Accounting and long-tail liabilities: the case of asbestos

Lee Moerman and van der Laan, March 2013. The interaction of the financial uncertainty arising from asbestos in a period of economic downturn provides an opportunity to explore corporate disclosures and issues of accountability and has the potential to inform standard-setting, social and environmental accounting and accounting for long-tail liabilities as well as corporate accounting issues associated with toxic products more generally. This report uses silent and shadow reporting to construct alternative accounting narratives of former asbestos mining and manufacturing companies in the Australian context and resonates with other jurisdictions facing similar issues in corporate reporting and accountability. (Ref: RR-130)


ACCA research report no. 130

Lee Moerman
School of Accounting and Finance, University of Wollongong

Sandra van der Laan
University of Sydney Business School. The University of Sydney

Long-tail liabilities arising from occupational and environmental exposure to toxic products from the mining and manufacturing industries creates a ‘manufactured uncertainty’ for corporations (Michaels and Monforton 2005). These toxic products include tobacco, beryllium, benzene, chromium, lead, pharmaceuticals and, importantly, asbestos. Asbestos provides a unique case of a long-tail liability because asbestosis and mesothelioma are both sequelae (pathological consequences) of asbestos exposure with long latency periods that exacerbate uncertainty about the timing and amount of workers’ compensation and product liability claims.

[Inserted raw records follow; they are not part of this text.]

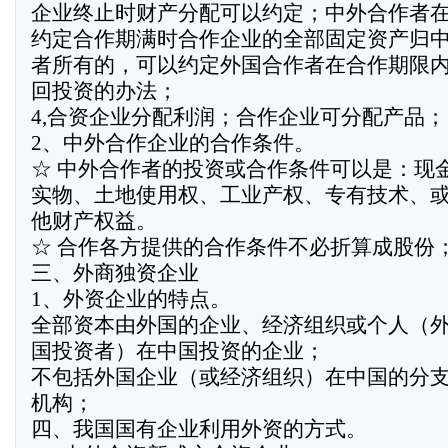
企业终止时财产分配可以约定；中外合作者
约定合作期满时合作企业的全部固定资产归
者所有的，可以约定外国合作者在合作期限
回投资的办法；
4,合资企业分配利润；合作企业可分配产品；
2、中外合作企业的合作条件。
☆ 中外合作者的投资或合作条件可以是：现
实物、土地使用权、工业产权、专有技术、
他财产权益。
☆ 合作各方提供的合作条件不必折算成股份
三、外商独资企业
1、外资企业的特点。
全部资本由外国的企业、经济组织或个人（
国投资者）在中国投资的企业；
不包括外国企业（或经济组织）在中国的分
机构；
四、我国国有企业利用外资的方式。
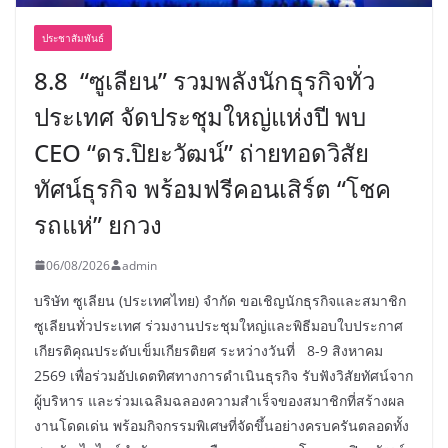
ประชาสัมพันธ์
8.8 “ซูเลียน” รวมพลังนักธุรกิจทั่ว
ประเทศ จัดประชุมใหญ่แห่งปี พบ
CEO “ดร.ปิยะวัฒน์” ถ่ายทอดวิสัย
ทัศน์ธุรกิจ พร้อมฟรีคอนเสิร์ต “โชค
รถแห่” ยกวง
06/08/2026
admin
บริษัท ซูเลียน (ประเทศไทย) จำกัด ขอเชิญนักธุรกิจและสมาชิก
ซูเลียนทั่วประเทศ ร่วมงานประชุมใหญ่และพิธีมอบใบประกาศ
เกียรติคุณประดับเข็มเกียรติยศ ระหว่างวันที่ 8-9 สิงหาคม
2569 เพื่อร่วมอัปเดตทิศทางการดำเนินธุรกิจ รับฟังวิสัยทัศน์จาก
ผู้บริหาร และร่วมเฉลิมฉลองความสำเร็จของสมาชิกที่สร้างผล
งานโดดเด่น พร้อมกิจกรรมพิเศษที่จัดขึ้นอย่างครบครันตลอดทั้ง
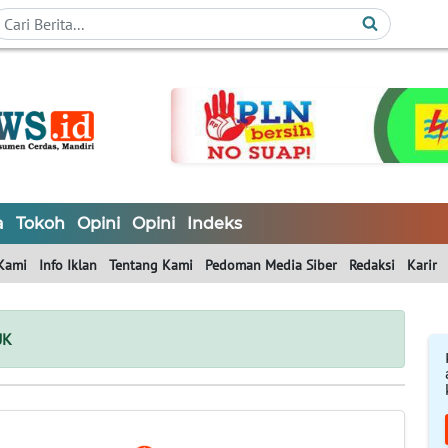
a
Tokoh
Opini
Opini
Indeks
Kami
Info Iklan
Tentang Kami
Pedoman Media Siber
Redaksi
Karir
UK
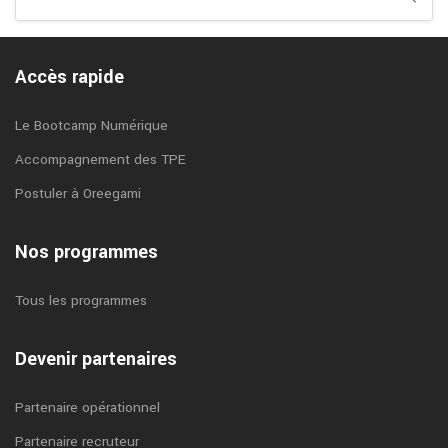
Accès rapide
Le Bootcamp Numérique
Accompagnement des TPE
Postuler à Oreegami
Nos programmes
Tous les programmes
Devenir partenaires
Partenaire opérationnel
Partenaire recruteur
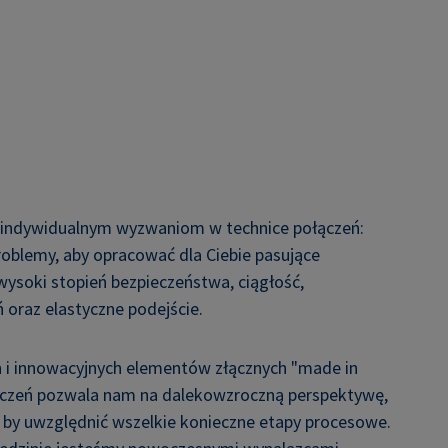
 indywidualnym wyzwaniom w technice połączeń:
oblemy, aby opracować dla Ciebie pasujące
ysoki stopień bezpieczeństwa, ciągłość,
oraz elastyczne podejście.
 i innowacyjnych elementów złącznych "made in
ączeń pozwala nam na dalekowzroczną perspektywę,
a i by uwzględnić wszelkie konieczne etapy procesowe.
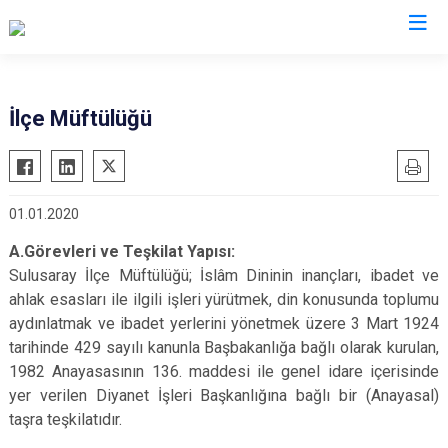
Tokat
İlçe Müftülüğü
Almus
Reşadiye
Artova
Sulusaray
01.01.2020
Başçiftlik
Turhal
Erbaa
Yeşilyurt
A.Görevleri ve Teşkilat Yapısı:
Sulusaray İlçe Müftülüğü; İslâm Dininin inançları, ibadet ve
Niksar
Zile
ahlak esasları ile ilgili işleri yürütmek, din konusunda toplumu
Pazar
aydınlatmak ve ibadet yerlerini yönetmek üzere 3 Mart 1924
tarihinde 429 sayılı kanunla Başbakanlığa bağlı olarak kurulan,
1982 Anayasasının 136. maddesi ile genel idare içerisinde
yer verilen Diyanet İşleri Başkanlığına bağlı bir (Anayasal)
taşra teşkilatıdır.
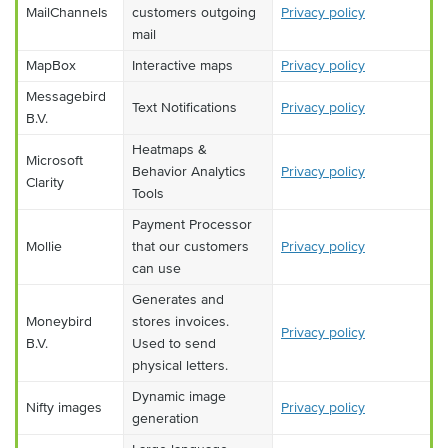
MailChannels
customers outgoing
Privacy policy
mail
MapBox
Interactive maps
Privacy policy
Messagebird
Text Notifications
Privacy policy
B.V.
Heatmaps &
Microsoft
Behavior Analytics
Privacy policy
Clarity
Tools
Payment Processor
Mollie
that our customers
Privacy policy
can use
Generates and
Moneybird
stores invoices.
Privacy policy
B.V.
Used to send
physical letters.
Dynamic image
Nifty images
Privacy policy
generation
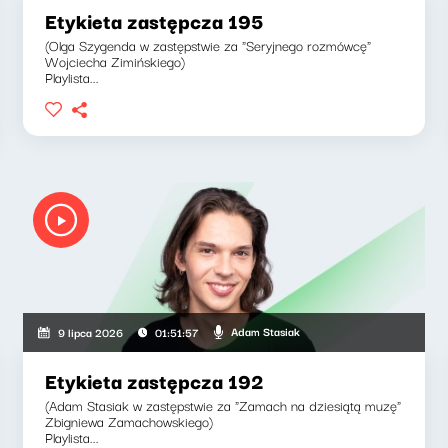
Etykieta zastępcza 195
(Olga Szygenda w zastępstwie za "Seryjnego rozmówcę"
Wojciecha Zimińskiego)
Playlista...
Adam Stasiak
9 lipca 2026
01:51:57
Etykieta zastępcza 192
(Adam Stasiak w zastępstwie za "Zamach na dziesiątą muzę"
Zbigniewa Zamachowskiego)
Playlista...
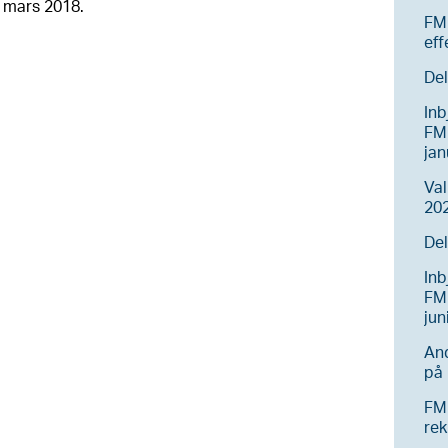
5 mars 2018.
FM
eff
Del
Inb
FM
ja
Va
202
Del
Inb
FM 
jun
And
på 
FM
rek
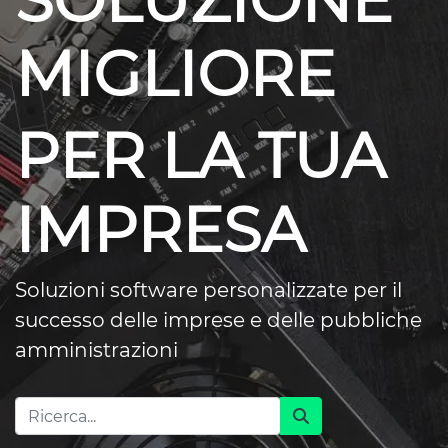
SOLUZIONE
MIGLIORE
PER LA TUA
IMPRESA
Soluzioni software personalizzate per il
successo delle imprese e delle pubbliche
amministrazioni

The increasing incidence of asbestos-related disease globally and the potential inadequacy of extant corporate reporting regimes to disclose asbestos-related corporate social responsibility information to stakeholders are under-researched. The increasing quantum and nature of claims require policymakers and regulators to provide appropriate mechanisms for reporting and ensuring appropriate provisioning for current and future asbestos claims. The asbestos case study provides a foundation for the development of accounting practices for long-tail liabilities from occupational and environmental exposure to toxic products more generally.

The aim of this research was to conduct a case study of the corporate disclosures relating to the uncertainty arising from long-tail liabilities, focusing on the asbestos industry in Australia. The interaction of financial uncertainty arising from asbestos liabilities with the consequences of a period of economic downturn provides a window for exploring corporate disclosures, both financial and narrative.